Reproduce the data below line for line, keeping every word, spelling, and capital letter unchanged.

************

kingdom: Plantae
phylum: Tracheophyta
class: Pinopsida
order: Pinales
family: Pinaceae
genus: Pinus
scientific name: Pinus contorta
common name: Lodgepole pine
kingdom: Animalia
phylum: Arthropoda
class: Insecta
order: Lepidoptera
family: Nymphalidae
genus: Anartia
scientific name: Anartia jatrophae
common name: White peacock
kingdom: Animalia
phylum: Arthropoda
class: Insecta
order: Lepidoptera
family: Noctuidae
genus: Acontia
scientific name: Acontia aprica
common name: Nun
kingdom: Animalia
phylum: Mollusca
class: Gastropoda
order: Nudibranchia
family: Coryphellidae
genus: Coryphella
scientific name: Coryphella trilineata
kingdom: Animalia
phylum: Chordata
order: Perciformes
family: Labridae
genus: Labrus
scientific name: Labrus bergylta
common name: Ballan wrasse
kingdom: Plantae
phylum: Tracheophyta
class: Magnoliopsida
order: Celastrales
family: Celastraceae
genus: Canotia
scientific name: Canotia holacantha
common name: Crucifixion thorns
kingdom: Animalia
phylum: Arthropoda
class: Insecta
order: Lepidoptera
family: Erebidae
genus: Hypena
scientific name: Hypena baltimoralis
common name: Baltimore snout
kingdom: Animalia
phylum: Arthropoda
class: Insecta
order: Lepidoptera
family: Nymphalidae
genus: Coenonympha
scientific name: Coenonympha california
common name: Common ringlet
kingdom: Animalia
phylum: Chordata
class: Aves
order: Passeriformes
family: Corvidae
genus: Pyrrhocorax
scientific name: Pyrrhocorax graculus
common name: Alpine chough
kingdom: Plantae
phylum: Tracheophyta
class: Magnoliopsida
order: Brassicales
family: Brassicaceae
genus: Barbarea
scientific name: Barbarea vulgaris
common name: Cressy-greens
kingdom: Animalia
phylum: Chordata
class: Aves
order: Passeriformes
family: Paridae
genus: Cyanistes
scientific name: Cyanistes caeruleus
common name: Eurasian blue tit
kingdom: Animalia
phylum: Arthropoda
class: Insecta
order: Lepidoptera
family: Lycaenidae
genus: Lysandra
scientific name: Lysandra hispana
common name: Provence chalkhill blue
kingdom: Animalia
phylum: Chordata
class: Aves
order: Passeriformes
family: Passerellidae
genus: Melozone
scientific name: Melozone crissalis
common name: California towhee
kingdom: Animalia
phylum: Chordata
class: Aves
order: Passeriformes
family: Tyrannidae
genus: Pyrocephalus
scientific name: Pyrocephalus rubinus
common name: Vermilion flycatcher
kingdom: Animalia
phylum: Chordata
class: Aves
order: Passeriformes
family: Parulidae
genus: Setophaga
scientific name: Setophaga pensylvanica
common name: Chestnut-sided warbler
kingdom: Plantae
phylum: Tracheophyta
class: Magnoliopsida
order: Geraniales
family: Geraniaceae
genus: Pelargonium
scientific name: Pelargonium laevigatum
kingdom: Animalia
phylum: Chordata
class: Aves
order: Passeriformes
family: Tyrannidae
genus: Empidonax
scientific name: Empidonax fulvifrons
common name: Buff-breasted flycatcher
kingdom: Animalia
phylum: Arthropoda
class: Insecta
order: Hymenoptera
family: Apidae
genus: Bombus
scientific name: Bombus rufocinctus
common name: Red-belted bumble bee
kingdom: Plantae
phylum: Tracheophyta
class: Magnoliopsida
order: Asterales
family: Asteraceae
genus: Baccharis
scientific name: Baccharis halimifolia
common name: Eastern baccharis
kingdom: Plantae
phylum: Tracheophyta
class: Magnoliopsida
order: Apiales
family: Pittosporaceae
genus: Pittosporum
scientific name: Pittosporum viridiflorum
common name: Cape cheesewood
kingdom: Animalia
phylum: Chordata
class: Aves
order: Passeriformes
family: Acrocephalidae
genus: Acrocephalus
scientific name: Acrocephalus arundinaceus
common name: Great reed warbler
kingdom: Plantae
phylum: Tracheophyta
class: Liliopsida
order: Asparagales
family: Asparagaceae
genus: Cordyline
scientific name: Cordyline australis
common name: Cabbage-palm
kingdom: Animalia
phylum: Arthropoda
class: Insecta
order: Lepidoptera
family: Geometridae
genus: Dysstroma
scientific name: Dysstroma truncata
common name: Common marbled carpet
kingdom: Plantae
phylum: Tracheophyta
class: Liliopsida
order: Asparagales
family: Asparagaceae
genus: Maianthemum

************

■ **Exercise answer**
kingdom: Plantae
phylum: Tracheophyta
class: Pinopsida
order: Pinales
family: Pinaceae
genus: Pinus
scientific name: Pinus contorta
common name: Lodgepole pine
kingdom: Animalia
phylum: Arthropoda
class: Insecta
order: Lepidoptera
family: Nymphalidae
genus: Anartia
scientific name: Anartia jatrophae
common name: White peacock
kingdom: Animalia
phylum: Arthropoda
class: Insecta
order: Lepidoptera
family: Noctuidae
genus: Acontia
scientific name: Acontia aprica
common name: Nun
kingdom: Animalia
phylum: Mollusca
class: Gastropoda
order: Nudibranchia
family: Coryphellidae
genus: Coryphella
scientific name: Coryphella trilineata
kingdom: Animalia
phylum: Chordata
order: Perciformes
family: Labridae
genus: Labrus
scientific name: Labrus bergylta
common name: Ballan wrasse
kingdom: Plantae
phylum: Tracheophyta
class: Magnoliopsida
order: Celastrales
family: Celastraceae
genus: Canotia
scientific name: Canotia holacantha
common name: Crucifixion thorns
kingdom: Animalia
phylum: Arthropoda
class: Insecta
order: Lepidoptera
family: Erebidae
genus: Hypena
scientific name: Hypena baltimoralis
common name: Baltimore snout
kingdom: Animalia
phylum: Arthropoda
class: Insecta
order: Lepidoptera
family: Nymphalidae
genus: Coenonympha
scientific name: Coenonympha california
common name: Common ringlet
kingdom: Animalia
phylum: Chordata
class: Aves
order: Passeriformes
family: Corvidae
genus: Pyrrhocorax
scientific name: Pyrrhocorax graculus
common name: Alpine chough
kingdom: Plantae
phylum: Tracheophyta
class: Magnoliopsida
order: Brassicales
family: Brassicaceae
genus: Barbarea
scientific name: Barbarea vulgaris
common name: Cressy-greens
kingdom: Animalia
phylum: Chordata
class: Aves
order: Passeriformes
family: Paridae
genus: Cyanistes
scientific name: Cyanistes caeruleus
common name: Eurasian blue tit
kingdom: Animalia
phylum: Arthropoda
class: Insecta
order: Lepidoptera
family: Lycaenidae
genus: Lysandra
scientific name: Lysandra hispana
common name: Provence chalkhill blue
kingdom: Animalia
phylum: Chordata
class: Aves
order: Passeriformes
family: Passerellidae
genus: Melozone
scientific name: Melozone crissalis
common name: California towhee
kingdom: Animalia
phylum: Chordata
class: Aves
order: Passeriformes
family: Tyrannidae
genus: Pyrocephalus
scientific name: Pyrocephalus rubinus
common name: Vermilion flycatcher
kingdom: Animalia
phylum: Chordata
class: Aves
order: Passeriformes
family: Parulidae
genus: Setophaga
scientific name: Setophaga pensylvanica
common name: Chestnut-sided warbler
kingdom: Plantae
phylum: Tracheophyta
class: Magnoliopsida
order: Geraniales
family: Geraniaceae
genus: Pelargonium
scientific name: Pelargonium laevigatum
kingdom: Animalia
phylum: Chordata
class: Aves
order: Passeriformes
family: Tyrannidae
genus: Empidonax
scientific name: Empidonax fulvifrons
common name: Buff-breasted flycatcher
kingdom: Animalia
phylum: Arthropoda
class: Insecta
order: Hymenoptera
family: Apidae
genus: Bombus
scientific name: Bombus rufocinctus
common name: Red-belted bumble bee
kingdom: Plantae
phylum: Tracheophyta
class: Magnoliopsida
order: Asterales
family: Asteraceae
genus: Baccharis
scientific name: Baccharis halimifolia
common name: Eastern baccharis
kingdom: Plantae
phylum: Tracheophyta
class: Magnoliopsida
order: Apiales
family: Pittosporaceae
genus: Pittosporum
scientific name: Pittosporum viridiflorum
common name: Cape cheesewood
kingdom: Animalia
phylum: Chordata
class: Aves
order: Passeriformes
family: Acrocephalidae
genus: Acrocephalus
scientific name: Acrocephalus arundinaceus
common name: Great reed warbler
kingdom: Plantae
phylum: Tracheophyta
class: Liliopsida
order: Asparagales
family: Asparagaceae
genus: Cordyline
scientific name: Cordyline australis
common name: Cabbage-palm
kingdom: Animalia
phylum: Arthropoda
class: Insecta
order: Lepidoptera
family: Geometridae
genus: Dysstroma
scientific name: Dysstroma truncata
common name: Common marbled carpet
kingdom: Plantae
phylum: Tracheophyta
class: Liliopsida
order: Asparagales
family: Asparagaceae
genus: Maianthemum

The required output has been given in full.